Imaging analysis techniques have been extensively used to obtain crucial information on blood phenomena in the microcirculation. In the present study, it is intended to mimic the effects of malaria on the red blood cells (RBCs), by changing their properties using a different concentration of glutaraldehyde solution. The effects of the disease in stiffing RBCs were evaluated using polydimethylsiloxane microchannels that comprise contractions with 10 µm width and measuring the cells deformability and the flow velocity in healthy and modified conditions. The obtained results show a decrease in the RBCs deformability and in the flow velocity with the presence of glutaraldehyde, when compared to the behavior of healthy RBCs samples. Therefore, it can be concluded that, using image analysis (ImageJ & PIVLab), it is possible to measure the deformability of the RBCs and the flow velocity and, consequently, obtaining a correlation between the difference of velocities/deformabilities in the microchannels. In the future, this correlation can be used to relate the RBCs behavior with the various stages of malaria. This study can be a starting point for establishing the development of new malaria diagnostic systems towards point-of-care lab-on-a-chip devices.
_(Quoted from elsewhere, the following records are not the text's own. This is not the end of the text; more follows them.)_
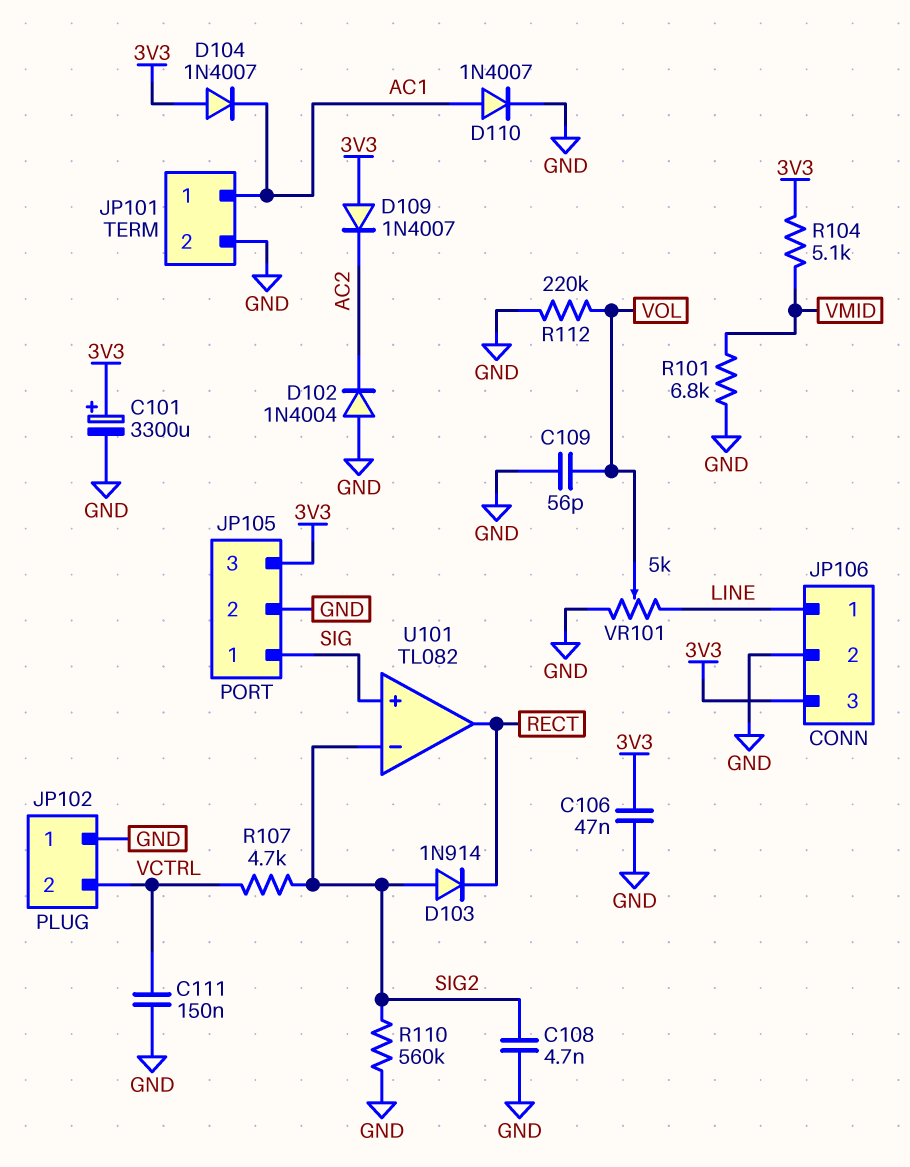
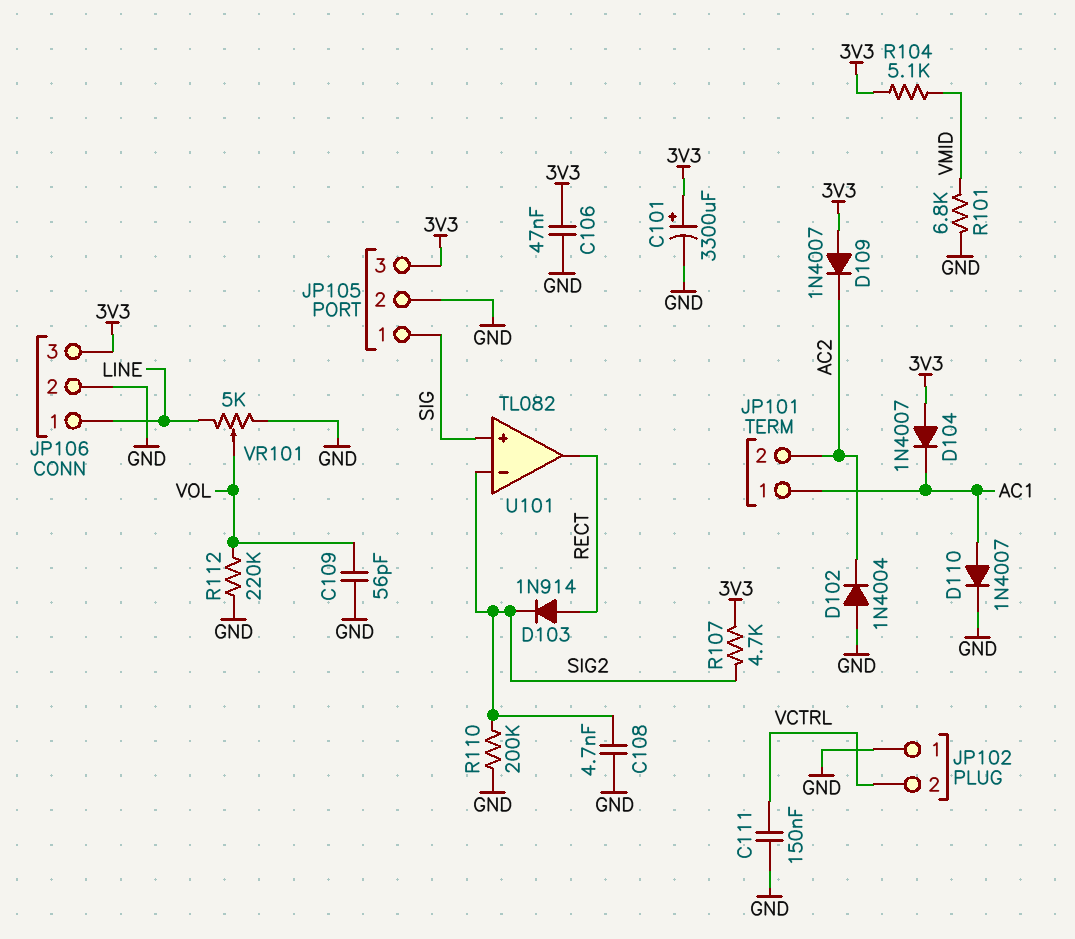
D103: diode 1N914 (A SIG2, K RECT) -> diode 1N914 (A RECT, K SIG2)
JP101 pin 2: GND -> AC2
R107: 4.7k (SIG2, VCTRL) -> 4.7k (3V3, SIG2)
R110: 560k (GND, SIG2) -> 200k (GND, SIG2)

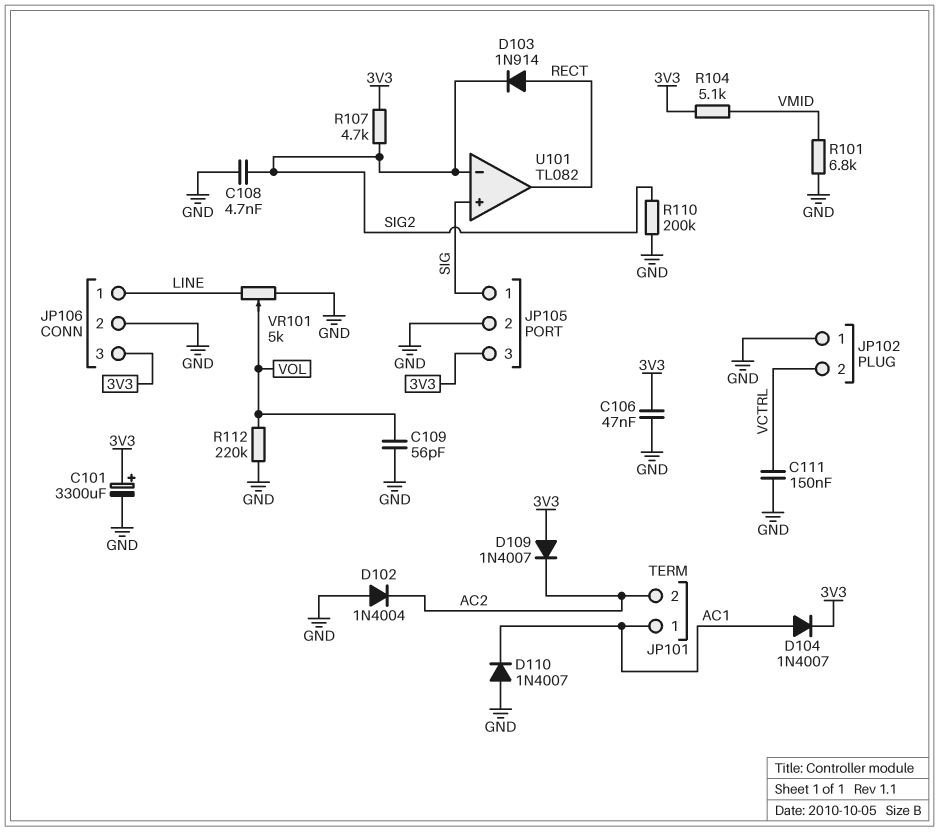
D104: diode 1N4007 (A 3V3, K AC1) -> diode 1N4007 (A AC1, K 3V3)
D110: diode 1N4007 (A AC1, K GND) -> diode 1N4007 (A GND, K AC1)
Cell-Free Layer (CFL) Measurements in Complex Geometries: Contractions and Bifurcations

In this chapter we discuss the cell-free layer (CFL) developed adjacent to the wall of microgeometries containing complex features representative of the microcirculation, such as contractions, expansions, bifurcations and confluences. The microchannels with the different geometries were made of polydimethylsiloxane (PDMS) and we use optical techniques to evaluate the cell-free layer for red blood cells (RBCs) suspensions with different hematocrit (Hct). The images are captured using a high-speed video microscopy system and the thickness of the cell-free layer was measured using both manual and automatic image analysis techniques. The results show that in in vitro microcirculation, the hematocrit and the geometrical configuration have a major impact on the CFL thickness. In particular, the thickness of the cell-free layer increases as the fluid flows through a contraction–expansion sequence and that this increase is enhanced for lower hematocrit. In contrast, the flow rates tested in these studies did not show a clear influence on the CFL thickness.

Numerical Analysis of Blood Flow in Stenosed Channels

Wall shear rates and pressure developed in blood vessels play an important role on the development of some clinical problems such as atherosclerosis and thrombosis. In the present work, blood flow behaviour was numerically studied in simplified domains and several relevant local properties were determined. We believe that the obtained results will be useful in the interpretation of some phenomena associated to some clinical problems. To describe the rheological behaviour of blood, three constitutive equations were used- constant viscosity, power-law and Carreau model. Numerical predictions for the blood flow in stenosed channels were in good agreement with analytical results, indicating that the computational model used to describe the studied problem is reliable. Pressure attains maximum values close to the top of the atheroma and shear rates achieved maximum values at the walls located in the nearby of the atheroma. It was also observed that, with the studied flows, the impact of the non-Newtonian behaviour of the blood on the velocity profiles was not significant. This observation can be explained by the magnitude of the obtained shear rates.